WHAT TO WORK ON: Give every line of the data again, exactly.

DATASET RECORDS:

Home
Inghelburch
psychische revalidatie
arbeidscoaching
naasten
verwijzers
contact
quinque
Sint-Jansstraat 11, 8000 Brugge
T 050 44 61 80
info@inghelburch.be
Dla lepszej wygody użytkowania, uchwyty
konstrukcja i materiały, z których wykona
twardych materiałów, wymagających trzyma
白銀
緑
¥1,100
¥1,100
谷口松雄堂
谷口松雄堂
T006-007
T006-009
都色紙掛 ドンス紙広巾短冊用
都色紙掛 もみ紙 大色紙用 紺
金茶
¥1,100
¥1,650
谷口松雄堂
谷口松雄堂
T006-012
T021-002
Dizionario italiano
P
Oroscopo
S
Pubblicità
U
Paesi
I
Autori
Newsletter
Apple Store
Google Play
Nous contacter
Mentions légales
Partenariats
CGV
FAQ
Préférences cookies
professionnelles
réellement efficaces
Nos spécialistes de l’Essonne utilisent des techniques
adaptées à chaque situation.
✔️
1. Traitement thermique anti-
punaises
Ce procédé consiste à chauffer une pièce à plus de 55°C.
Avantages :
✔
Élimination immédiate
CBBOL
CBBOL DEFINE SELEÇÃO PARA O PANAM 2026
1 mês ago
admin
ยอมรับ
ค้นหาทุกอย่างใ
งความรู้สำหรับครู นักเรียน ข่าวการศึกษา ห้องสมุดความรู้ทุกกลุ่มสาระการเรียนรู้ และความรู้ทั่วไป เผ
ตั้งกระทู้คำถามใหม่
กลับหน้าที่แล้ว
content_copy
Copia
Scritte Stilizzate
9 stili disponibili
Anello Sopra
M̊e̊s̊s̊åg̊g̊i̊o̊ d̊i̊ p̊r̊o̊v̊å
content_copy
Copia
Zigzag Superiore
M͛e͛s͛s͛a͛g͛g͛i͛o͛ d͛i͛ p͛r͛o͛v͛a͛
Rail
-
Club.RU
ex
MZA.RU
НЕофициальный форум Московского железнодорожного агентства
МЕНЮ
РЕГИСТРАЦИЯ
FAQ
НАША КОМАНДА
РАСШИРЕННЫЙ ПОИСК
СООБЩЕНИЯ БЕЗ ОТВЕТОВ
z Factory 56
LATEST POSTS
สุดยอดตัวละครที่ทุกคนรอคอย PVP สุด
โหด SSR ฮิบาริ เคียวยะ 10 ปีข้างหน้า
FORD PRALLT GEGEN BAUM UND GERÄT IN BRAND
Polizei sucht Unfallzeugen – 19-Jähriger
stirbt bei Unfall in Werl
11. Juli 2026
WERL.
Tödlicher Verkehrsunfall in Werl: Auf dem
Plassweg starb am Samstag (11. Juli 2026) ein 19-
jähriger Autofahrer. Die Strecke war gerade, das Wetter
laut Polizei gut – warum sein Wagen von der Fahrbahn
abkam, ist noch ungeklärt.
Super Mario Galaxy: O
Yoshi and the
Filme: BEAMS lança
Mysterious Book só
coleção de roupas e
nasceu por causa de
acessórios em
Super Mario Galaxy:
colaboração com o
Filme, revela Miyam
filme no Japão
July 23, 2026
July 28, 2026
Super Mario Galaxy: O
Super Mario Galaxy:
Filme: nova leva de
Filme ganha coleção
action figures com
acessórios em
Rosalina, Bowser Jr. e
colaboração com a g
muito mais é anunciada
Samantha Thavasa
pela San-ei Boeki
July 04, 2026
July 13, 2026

ANSWER BOX:
Home
Inghelburch
psychische revalidatie
arbeidscoaching
naasten
verwijzers
contact
quinque
Sint-Jansstraat 11, 8000 Brugge
T 050 44 61 80
info@inghelburch.be
Dla lepszej wygody użytkowania, uchwyty
konstrukcja i materiały, z których wykona
twardych materiałów, wymagających trzyma
白銀
緑
¥1,100
¥1,100
谷口松雄堂
谷口松雄堂
T006-007
T006-009
都色紙掛 ドンス紙広巾短冊用
都色紙掛 もみ紙 大色紙用 紺
金茶
¥1,100
¥1,650
谷口松雄堂
谷口松雄堂
T006-012
T021-002
Dizionario italiano
P
Oroscopo
S
Pubblicità
U
Paesi
I
Autori
Newsletter
Apple Store
Google Play
Nous contacter
Mentions légales
Partenariats
CGV
FAQ
Préférences cookies
professionnelles
réellement efficaces
Nos spécialistes de l’Essonne utilisent des techniques
adaptées à chaque situation.
✔️
1. Traitement thermique anti-
punaises
Ce procédé consiste à chauffer une pièce à plus de 55°C.
Avantages :
✔
Élimination immédiate
CBBOL
CBBOL DEFINE SELEÇÃO PARA O PANAM 2026
1 mês ago
admin
ยอมรับ
ค้นหาทุกอย่างใ
งความรู้สำหรับครู นักเรียน ข่าวการศึกษา ห้องสมุดความรู้ทุกกลุ่มสาระการเรียนรู้ และความรู้ทั่วไป เผ
ตั้งกระทู้คำถามใหม่
กลับหน้าที่แล้ว
content_copy
Copia
Scritte Stilizzate
9 stili disponibili
Anello Sopra
M̊e̊s̊s̊åg̊g̊i̊o̊ d̊i̊ p̊r̊o̊v̊å
content_copy
Copia
Zigzag Superiore
M͛e͛s͛s͛a͛g͛g͛i͛o͛ d͛i͛ p͛r͛o͛v͛a͛
Rail
-
Club.RU
ex
MZA.RU
НЕофициальный форум Московского железнодорожного агентства
МЕНЮ
РЕГИСТРАЦИЯ
FAQ
НАША КОМАНДА
РАСШИРЕННЫЙ ПОИСК
СООБЩЕНИЯ БЕЗ ОТВЕТОВ
z Factory 56
LATEST POSTS
สุดยอดตัวละครที่ทุกคนรอคอย PVP สุด
โหด SSR ฮิบาริ เคียวยะ 10 ปีข้างหน้า
FORD PRALLT GEGEN BAUM UND GERÄT IN BRAND
Polizei sucht Unfallzeugen – 19-Jähriger
stirbt bei Unfall in Werl
11. Juli 2026
WERL.
Tödlicher Verkehrsunfall in Werl: Auf dem
Plassweg starb am Samstag (11. Juli 2026) ein 19-
jähriger Autofahrer. Die Strecke war gerade, das Wetter
laut Polizei gut – warum sein Wagen von der Fahrbahn
abkam, ist noch ungeklärt.
Super Mario Galaxy: O
Yoshi and the
Filme: BEAMS lança
Mysterious Book só
coleção de roupas e
nasceu por causa de
acessórios em
Super Mario Galaxy:
colaboração com o
Filme, revela Miyam
filme no Japão
July 23, 2026
July 28, 2026
Super Mario Galaxy: O
Super Mario Galaxy:
Filme: nova leva de
Filme ganha coleção
action figures com
acessórios em
Rosalina, Bowser Jr. e
colaboração com a g
muito mais é anunciada
Samantha Thavasa
pela San-ei Boeki
July 04, 2026
July 13, 2026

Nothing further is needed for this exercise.